(TEXT SECTION Opens)

Operation Zerfall is another fictional detail in this novel, but the Wunderwaffe program was very much real. The Third Reich hoped that their various “wonder weapons” would crush their enemies, such as a massive tank that towered four stories tall and a “sun gun” that would use solar rays to scorch Allied cities from space. Many of these ideas, understandably, never made it past the design stage. Additionally, while the Nazis (as well as some other Axis powers) did the unthinkable and experimented on humans during the war, Dr. Nacht’s program to create sleeper agents and infiltrate the U.S. government is fiction.

The wartime French government has a unique and controversial place in the history of WWII. After the Nazi takeover in 1940, Paris remained the official French capital, but the government itself moved to the spa town of Vichy, where its leaders willingly collaborated with the Germans. On paper the Vichy regime oversaw all of France, but in reality the country was split into two halves: the southern zone libre, or “Free Zone,” led by Vichy leaders, and the northern zone occupée, or “Occupied Zone,” which was run by the Nazis. But after the Allies launched Operation Torch in 1942, the Germans decided to seize authority of the Free Zone as well.

Life in wartime France was very difficult for most people, which I’ve tried to show through Lucie’s eyes. Rationing abounded and blackouts were widespread and inconsistent. Able-bodied French workers were transported to Germany and forced into hard labor, while French “undesirables” like Jews and Communists were sent to internment camps—where many awaited deportation to death camps like Auschwitz. Books that capture what life was like in Nazi-occupied France include When Paris Went Dark: The City of Light Under German Occupation, 1940–1944 by Ronald C. Rosbottom, and Americans in Paris: Life and Death Under Nazi Occupation by Charles Glass. The latter introduced me to Sylvia Beach, an American expat who opened a bookstore in Paris called Shakespeare and Company. That shop was closed in 1940 and—alas—it never had a hidden basement where the OSS could set up shop. Yet the spirit of Sylvia Beach lives on. In 1964, another American expat in Paris renamed his bookstore Shakespeare and Company in honor of Beach. You can visit the shop at 37 rue de la B?cherie.

(TEXT SECTION Closes)

**TASKS**:
a) According to the historical note, to which town did the French government move after the Nazi takeover in 1940?
b) Repeat everything in the historical note from "The wartime French" down to "Zone as well.".

(EXERCISE DATA Opens)

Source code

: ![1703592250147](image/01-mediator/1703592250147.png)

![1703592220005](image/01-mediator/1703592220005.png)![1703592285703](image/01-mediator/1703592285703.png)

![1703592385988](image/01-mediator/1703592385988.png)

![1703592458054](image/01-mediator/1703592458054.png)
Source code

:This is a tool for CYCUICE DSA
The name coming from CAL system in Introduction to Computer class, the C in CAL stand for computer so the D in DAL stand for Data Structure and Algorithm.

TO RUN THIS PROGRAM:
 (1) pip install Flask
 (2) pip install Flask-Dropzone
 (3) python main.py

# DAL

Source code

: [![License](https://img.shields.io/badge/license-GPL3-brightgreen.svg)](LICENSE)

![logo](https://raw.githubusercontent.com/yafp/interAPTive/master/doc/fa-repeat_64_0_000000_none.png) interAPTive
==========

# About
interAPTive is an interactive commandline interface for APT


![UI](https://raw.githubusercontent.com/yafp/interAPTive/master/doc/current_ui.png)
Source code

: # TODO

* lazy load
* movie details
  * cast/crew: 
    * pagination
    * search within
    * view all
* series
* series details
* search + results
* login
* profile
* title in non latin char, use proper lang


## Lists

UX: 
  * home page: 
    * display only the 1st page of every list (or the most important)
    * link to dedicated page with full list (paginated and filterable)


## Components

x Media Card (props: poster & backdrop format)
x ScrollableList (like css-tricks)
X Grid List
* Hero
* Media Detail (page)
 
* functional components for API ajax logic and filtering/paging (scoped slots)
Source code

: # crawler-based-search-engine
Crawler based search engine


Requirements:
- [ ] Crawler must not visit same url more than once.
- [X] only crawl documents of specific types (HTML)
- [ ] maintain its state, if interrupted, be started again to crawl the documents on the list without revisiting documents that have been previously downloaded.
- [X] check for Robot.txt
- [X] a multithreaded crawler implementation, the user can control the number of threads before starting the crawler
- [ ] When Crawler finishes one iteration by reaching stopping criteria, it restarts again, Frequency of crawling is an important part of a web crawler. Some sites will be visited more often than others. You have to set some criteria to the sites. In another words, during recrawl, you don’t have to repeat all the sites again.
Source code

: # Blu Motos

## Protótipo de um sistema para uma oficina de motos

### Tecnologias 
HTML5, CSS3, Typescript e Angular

(EXERCISE DATA Closes)

**ANSWERS TO THIS EXERCISE**:
a) The spa town of Vichy.

b)
The wartime French government has a unique and controversial place in the history of WWII. After the Nazi takeover in 1940, Paris remained the official French capital, but the government itself moved to the spa town of Vichy, where its leaders willingly collaborated with the Germans. On paper the Vichy regime oversaw all of France, but in reality the country was split into two halves: the southern zone libre, or “Free Zone,” led by Vichy leaders, and the northern zone occupée, or “Occupied Zone,” which was run by the Nazis. But after the Allies launched Operation Torch in 1942, the Germans decided to seize authority of the Free Zone as well.